>> BEGIN PASSAGE SHOWN

French Around the World: Québec

October 25, 2019

Did you know that French is the native language of over 200 million people? Because French has spread across five continents, it has evolved in many surprising and exciting ways. Our “French Around the World Series” highlights different variations of the language so that you can enrich your vocabulary and impress francophones with your in-depth knowledge of their culture. Check out our previous post about Swiss French here.

This week, we’re heading to the only region of North America whose official language is French: le Québec! Many of our New York students have visited Montreal, and a lot of them come back asking us why they had a difficult time understanding the French that’s spoken there. The thing is, although les français et les québécois use practically the same grammar and spelling, they speak with very different accents. Also, les québécois have pretty different vocabularies, as you’ll soon see. 

Want to learn what differentiates Québécois from other forms of French? Tiguido!

By Sophia Millman

 

History of the Québécois Accent

You may already know that the French are slightly méprisant (disdainful) when it comes to Québécois accents. Parisians in particular might tell you that Québécois French is “distorted,” “incorrect,” “bizarre,” “hilarious-sounding,” or just “plain ugly.” But, in fact, Québécois is actually the purest version of French, historically speaking. Up until the 17th century, everyone in France spoke like the Québécois. Take that, you Parisian snobs! 

Why is Québecois French more historically “correct” than standard Parisian French? Well, in a nutshell, the French explorer Jacques Cartier arrived in Canada in 1534. By the 16th century, Québec had been settled by colonists, most of whom came from North-Western France. They called this new region La Nouvelle-France or “New France.”

>> END PASSAGE SHOWN
>> BEGIN RAW DATA

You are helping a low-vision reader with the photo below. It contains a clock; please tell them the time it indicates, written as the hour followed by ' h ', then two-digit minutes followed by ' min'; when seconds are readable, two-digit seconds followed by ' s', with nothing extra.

>> END RAW DATA

TO DO:
According to the post on Québécois French, from which part of France did most of Québec's colonists come?

RESPONSE:
Most of them came from North-Western France.